The New York-based architecture and design firm behind the proposal, HWKN, won the 13th Young Architects Program, which is run jointly by MoMA PS 1 and its parent institution, the Museum of Modern Art.
The project, called “Wendy,” features a scaffolding apparatus that resembles a three-dimensional, multipronged star enclosing nylon fabric treated with a chemical spray that neutralizes airborne pollutants.
Wendy does not play the typical architecture game of ecological apology – instead she is pro-active. That is why Wendy is composed of nylon fabric treated with a ground breaking titania nanoparticle spray to neutralize airborne pollutants. During the summer of 2012 Wendy will clean the air to an equivalent of taking 260 cars off the road.
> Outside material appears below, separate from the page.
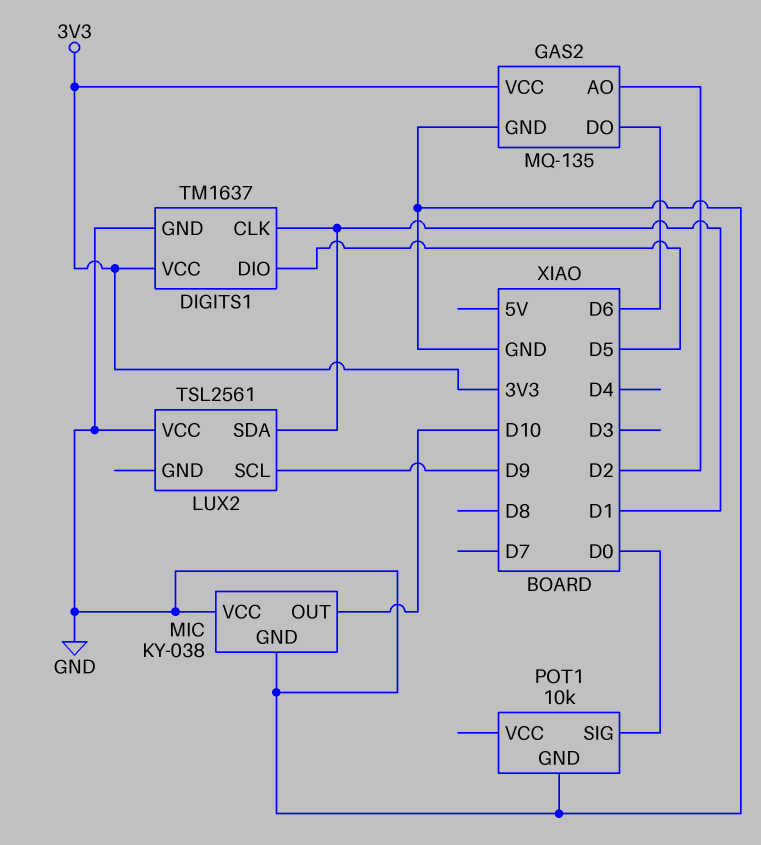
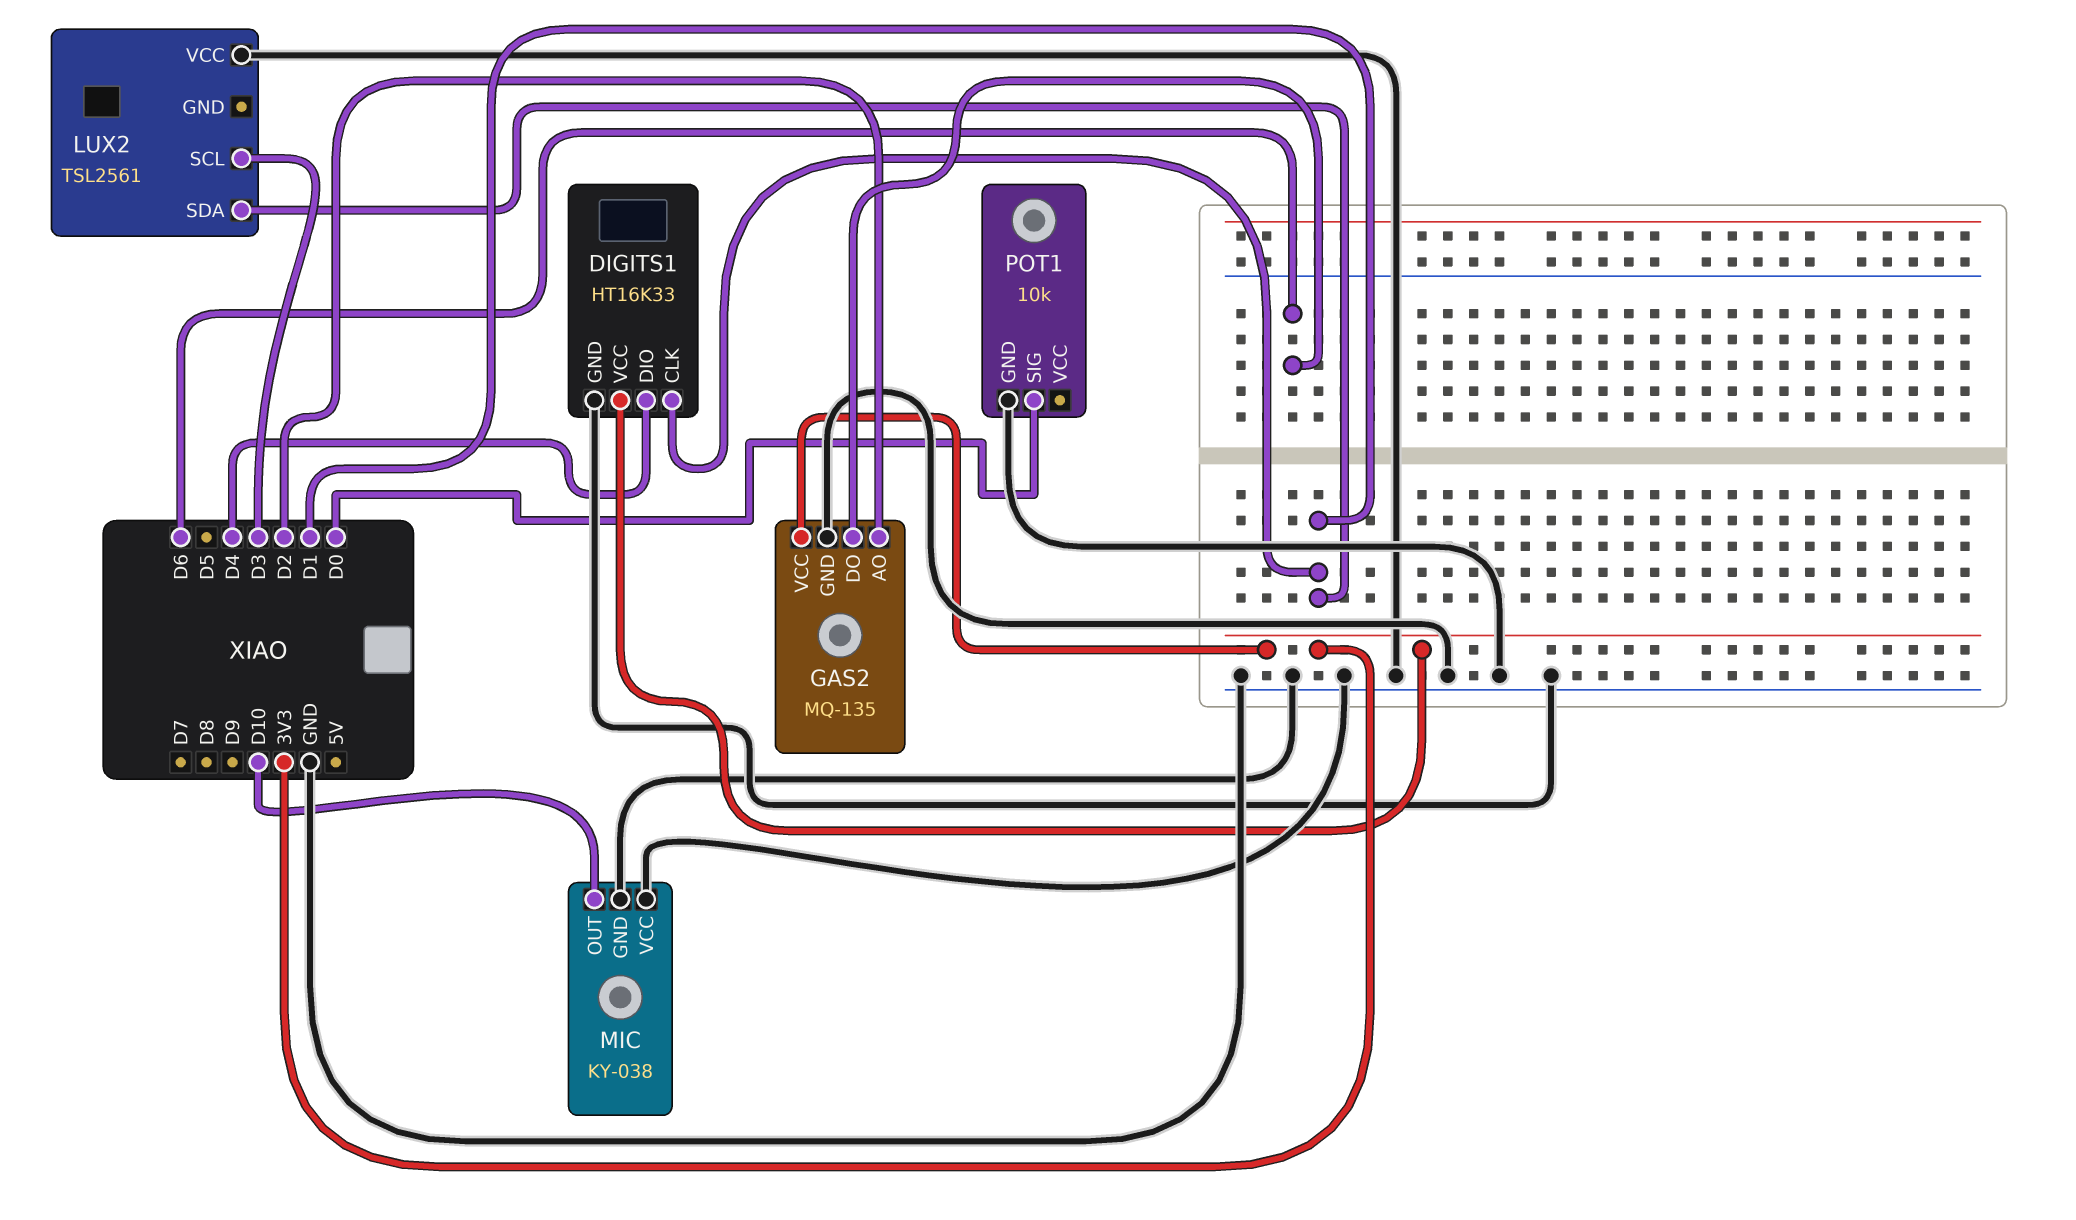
DIGITS1: TM1637 -> HT16K33
DIGITS1 pin DIO: D5 -> D4
LUX2 pin SCL: D9 -> D3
The courtyard at MoMA PS1 will be activated by tools like shade, wind, rain, music, and visual identity to reach beyond her envelope. Wendy‘s spiky arms reach out with micro-programs like blasts of cool air, music, water canons and mists to create social zones throughout the courtyard.
“It’s a really fun thing but it’s actually playing with brand new materials and technologies that are going to have more and more practical applications,” said Barry Bergdoll, the chief curator of architecture and design at the Museum of Modern Art.
Mr. Bergdoll said it would also be great to look at. “It’s aesthetically unforgettable because it pops out of the courtyard and looks like this huge ornament,” he said. “It’s going to be amazing from the No. 7 train.”